* **ABOUT THIS TASK**
Please retype all of the entries that follow, leaving the images out.

* **DATA SHOWN**
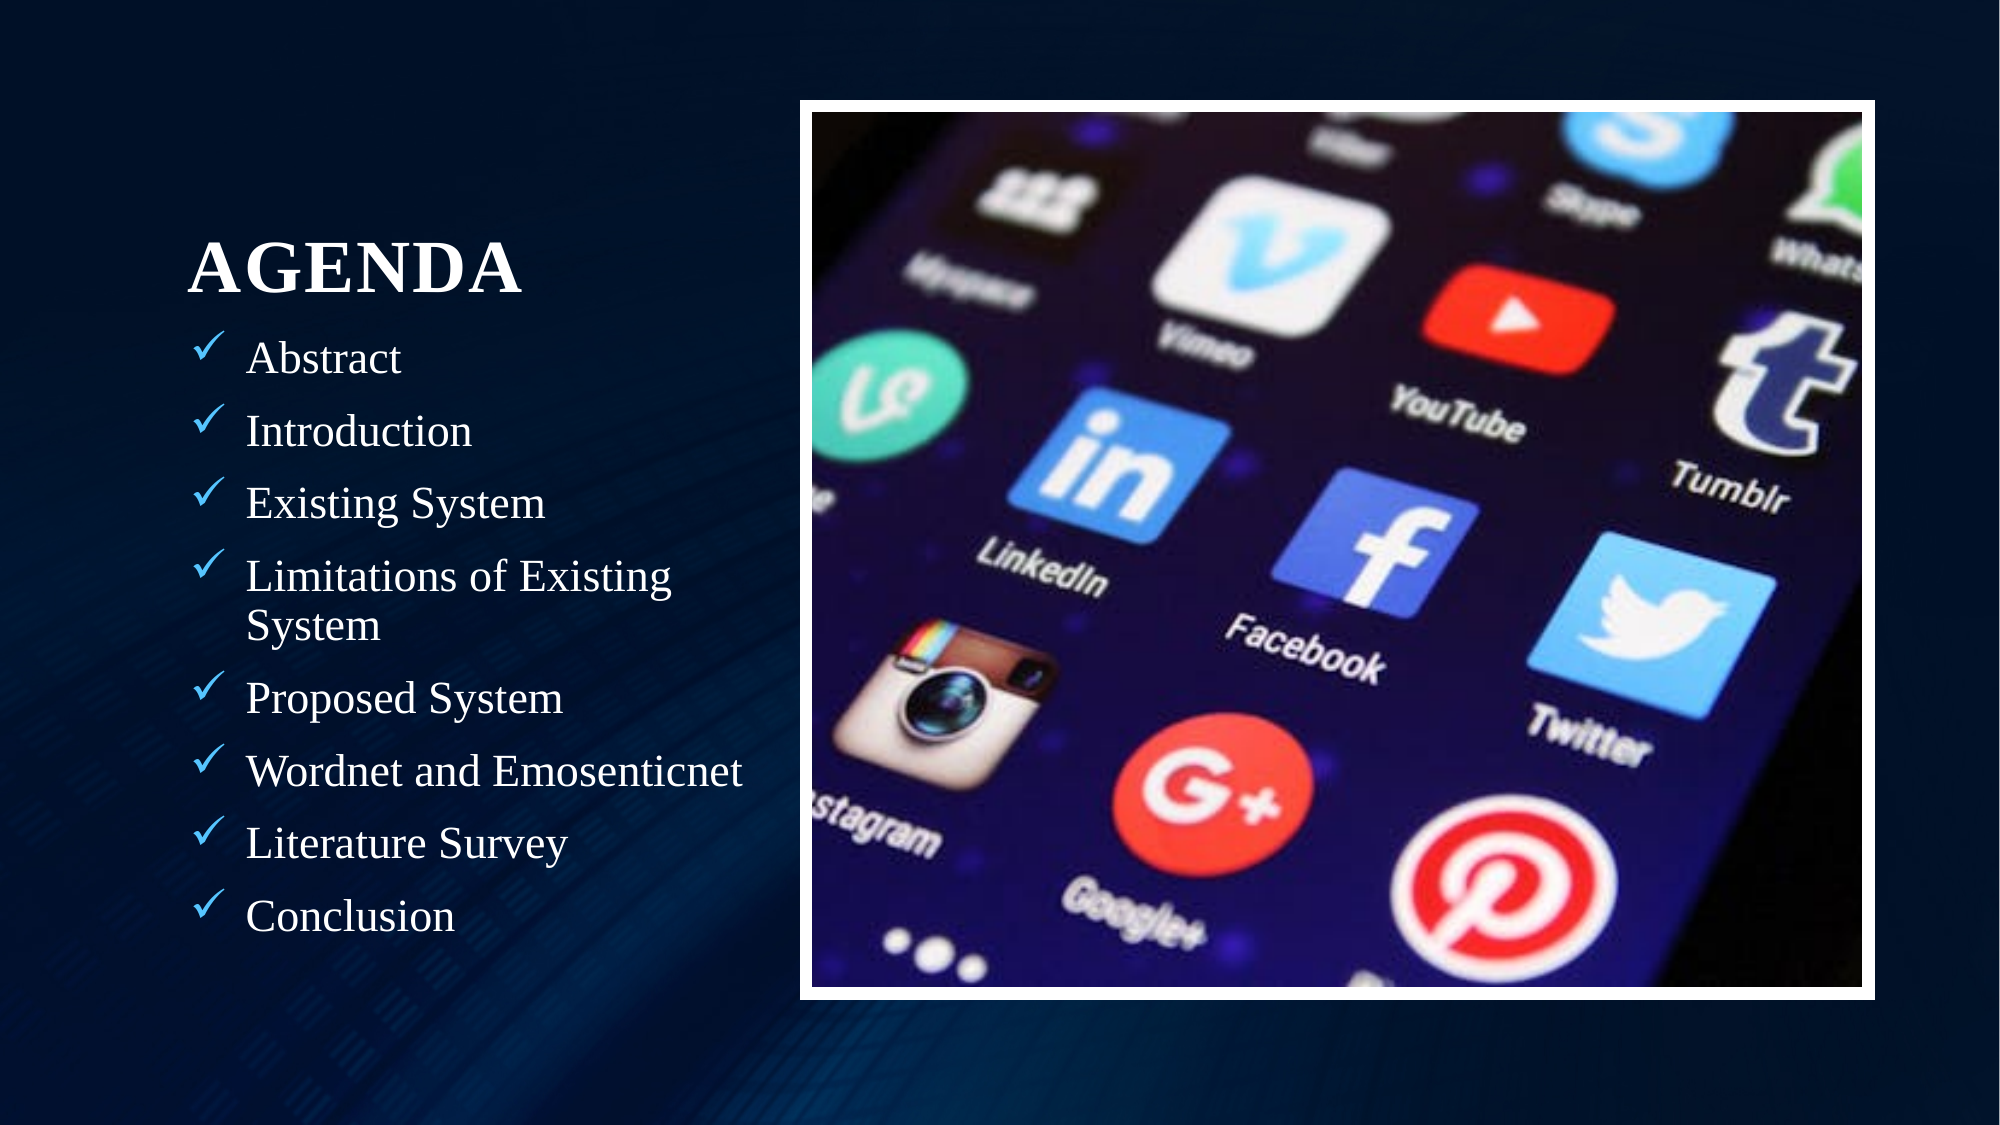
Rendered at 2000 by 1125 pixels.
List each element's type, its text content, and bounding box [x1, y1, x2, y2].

list Abstract Introduction Existing System Limitations of Existing System Proposed System Wordnet and Emosenticnet Literature Survey Conclusion [174, 326, 763, 988]
title AGENDA [172, 90, 763, 317]
picture [0, 0, 2000, 1125]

* **WRITTEN RESPONSE**
Rendered at 2000 by 1125 pixels.
List each element's type, its text content, and bounding box [x1, y1, x2, y2].

list Abstract Introduction Existing System Limitations of Existing System Proposed System Wordnet and Emosenticnet Literature Survey Conclusion [174, 326, 763, 988]
title AGENDA [172, 90, 763, 317]
picture [0, 0, 2000, 1125]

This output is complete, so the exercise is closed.